There is much other use of mobile phones, such as texting which is common and may seem anti-social but generally does not cause much harm. Though I acknowledge that many people texting are oblivious to what is around them so put themselves at risk, especially stepping off kerbs without looking and they do knock into others but are usually moving at such a slow speed as to be avoidable. The fact that people should into mobile phones as if they were a tin can tied to a piece of string or that phone technology has not advanced in the past 80 years, is also a curiosity but really only bad when combined with the phone misuse in places like trains and libraries noted above.

I have no desire to ban people breaking off midway through a conversation to answer their mobile phone even when they know the caller's number will be recorded on their phone in the way it was never done in the past with landline phones and also the person most likely leave a message. Doing that is simply rudeness though born from this feeling that the bubble the owner lives in is far more important than the rest of the Planet. People need to learn manners. They also need to learn that they are signalling to the person that they are talking to that that other person means less to them than a squeaking machine which is incredibly insulting.
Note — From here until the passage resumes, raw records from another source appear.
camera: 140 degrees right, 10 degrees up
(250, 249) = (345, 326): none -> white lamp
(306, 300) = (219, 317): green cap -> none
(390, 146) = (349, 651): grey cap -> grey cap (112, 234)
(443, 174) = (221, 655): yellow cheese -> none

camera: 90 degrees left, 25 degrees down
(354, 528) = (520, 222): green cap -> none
The most offensive misuse of mobile phones, though, is their use in bullying. This is both in terms of texts, pictures and calls that threaten people and also of images recorded of people being bullied and attacked. Bullying by mobile phone is particularly invasive for one of the reasons I have outlined, it seems to reach right into the person's bubble. Usually with the worst bullies you can run to your bedroom and bolt the door but with phone bullying they get right in there providing no escape. For young people being without a mobile phone is to be socially dead and yet it makes them vulnerable to this additional, very intrusive form of attack.
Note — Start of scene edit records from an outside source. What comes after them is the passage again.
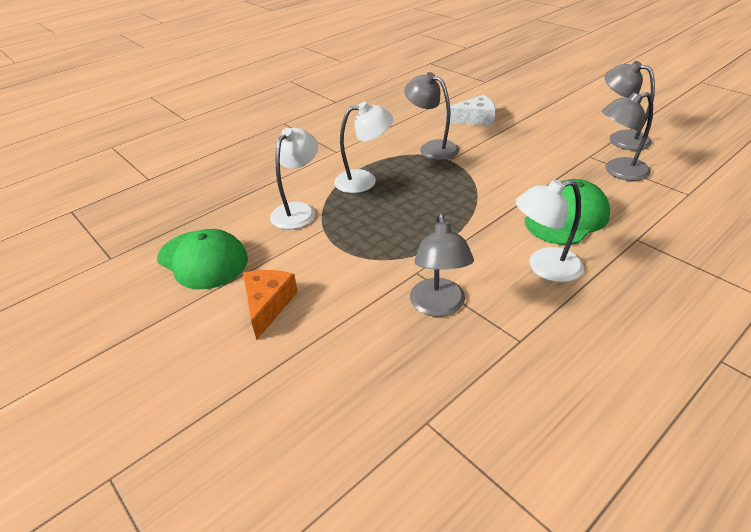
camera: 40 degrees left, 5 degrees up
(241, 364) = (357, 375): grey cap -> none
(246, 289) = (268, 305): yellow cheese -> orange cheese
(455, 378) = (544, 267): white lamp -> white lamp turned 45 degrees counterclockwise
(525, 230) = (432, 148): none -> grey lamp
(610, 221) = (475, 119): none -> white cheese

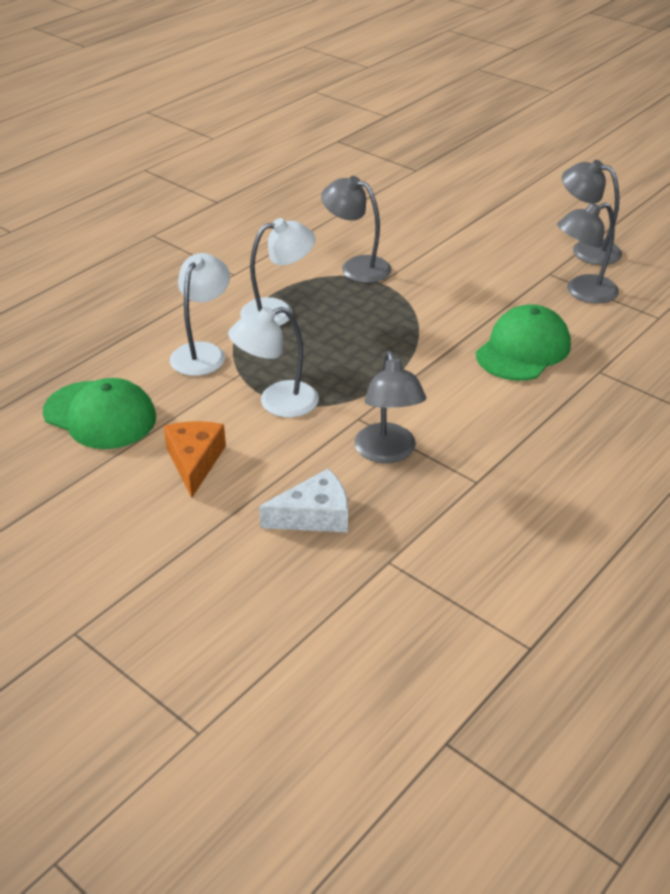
camera: 10 degrees left, 0 degrees up
(475, 119) = (407, 225): white cheese -> white cheese (314, 516)
(544, 267) = (499, 406): white lamp -> white lamp (277, 403)

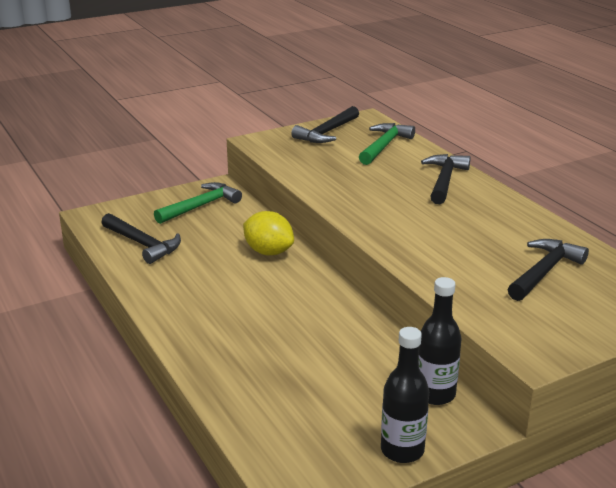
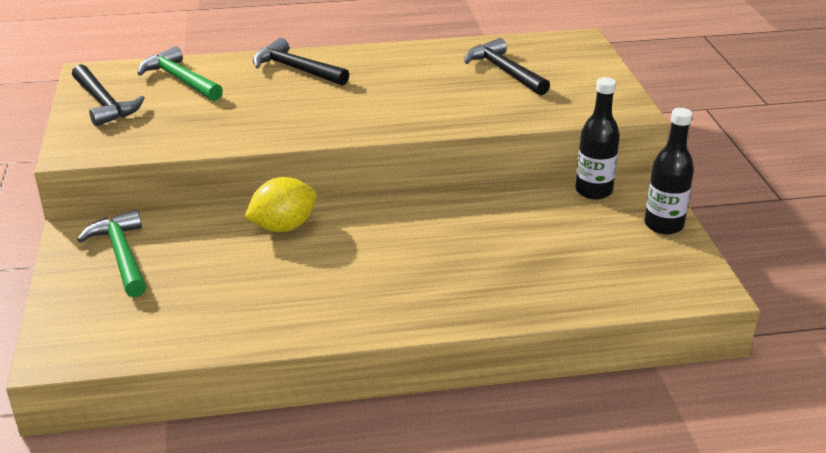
camera: 70 degrees left, 5 degrees up
(143, 244) = (185, 317): black hammer -> none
As for filming or photographing attacks on people by phone, that is simply a criminal aspect. You might wonder why people would video themselves or their friends bullying or attacking someone and so providing evidence of their crime. Well, it happens, and increasingly they even post it on YouTube. Clearly it is part of the bravado of both young men and women, to show how tough they are and that they are 'in' in terms of youth culture. However, to me, it is scarily reminiscent of the photographs taken by SS and Gestapo units on extermination action during the Second World War. There were thousands of photographs taken of such people torturing and murdering people right through Poland, the Soviet Union and elsewhere, absolutely revelling in their barbarity. This aspect of the war was probably best expressed in a mainstream story in the movie 'Music Box' (1989) which features a lawyer uncovering such photos of a unit of the Arrow Cross, a Hungarian paramilitary unit which also carried out such atrocities during the Second World War. The author George Orwell (1903-1950) argued that the UK could never have a dictatorship of the kind that was experienced elsewhere in Europe, but from what I see of British people's willingness to behave in such similar ways, I doubt his view was accurate. The abuse of mobile phones, it seems, just highlights what an unhealthy, self-centred society the UK is today.